The prelate decried the rise in bigotry that he said is “at times understated in its expression but just as nasty in its effects on men and women who need our help, our care and our respect”.
“I am horrified to find traces of such racism among believers”, Martin admitted.
“The terms ‘refugee’ and ‘asylum seeker’ should only arouse heartfelt concern in the Christian heart”.
Martin’s comments came after racism became an issue in campaigning for by-elections November 29 in Wexford and Dublin Fingal.
Fine Gael candidate for Wexford Verona Murphy called for asylum seekers to be “deprogrammed” in Ireland due to the “indoctrination” of groups like ISIS, while Fianna Fáil politician in Dublin Fingal Lorraine Clifford-Lee was criticised for negative tweets towards Travellers and Brazilians.
Galway West TD Noel Grealish was also accused of racism for exaggerating in the Dáil the money sent home by Nigerians in remittances, and failed presidential candidate Gemma O’Doherty has also been widely panned for her negative views on immigration and multiculturalism.
Though Archbishop Martin did not mention any of the politicians by name, he said “the Christian of every generation is called to be awake and attentive to where society is slipping into wrong ways and to cry out like the prophet to return to the ways of God”.
“A real challenge today for parishes in urban areas, marked as they are by greater mobility, is how to reach out and welcome those who move into a new area and invite them to be part of the faith community.
“That is my challenge to you for the future”, the archbishop told Milltown parishioners.
Why it matters
In his sermon Sunday, Martin also decried the plight “of those who today are burdened by homelessness and poverty, intolerance and discrimination, suffering and anxiety”.

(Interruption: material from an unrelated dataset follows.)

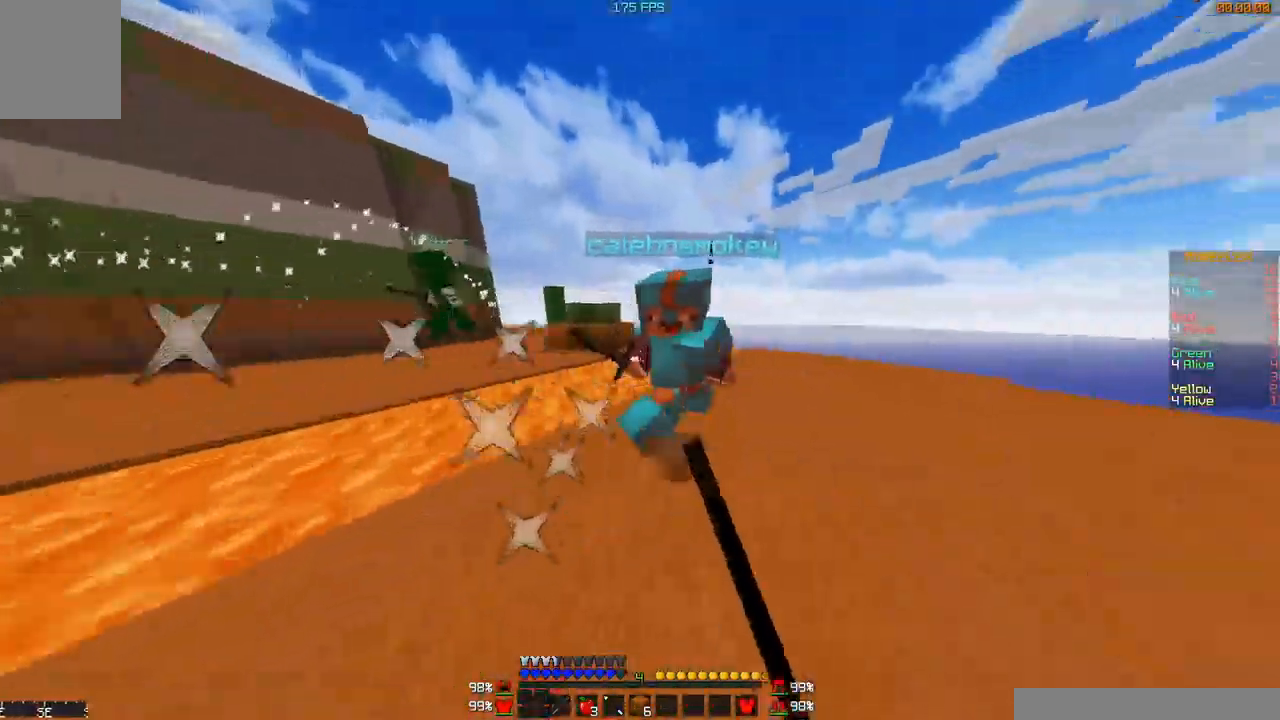
{"keys": ["d"], "mouse": [], "events": [[67, "mouse_left", "up"], [167, "d", "up"], [167, "mouse_left", "down"], [267, "a", "down"], [267, "mouse_left", "up"], [334, "mouse_left", "down"], [367, "a", "up"], [367, "d", "down"], [367, "mouse_left", "up"], [367, "w", "up"]]}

The archbishop condemned “the renewed violence on our streets and the callousness of those who feel they can intimidate our society into weakening our opposition to that business of death that is the drug trade”.
The prelate’s homily at Milltown came just 24 hours after another powerful sermon at the Diocesan Advent Service at the Church of Saint Joseph the Artisan, Bonnybrook.
There Martin added: “We need to stay awake and be on our guard not to allow a seductive culture emerge which plays down the significance of new life and the value of each life or which introduces into our culture criteria which would determine that one life has less value than another”.
For the record
In October Archbishop Martin had already put the Irish Government on guard against hate, urging politicians “to take precautions and foster structures designed to encourage integration and counter racism”.
Speaking at the Pontifical Oriental Institute in the Vatican, he explained that “culturally a community has to develop an openness to migrants and help overcome the hostility towards migrants that can emerge and grow in any society”.
“This can be especially the case when there is a belief that immigrants are taking employment or social service benefits away from the local population”, Martin added on that occasion.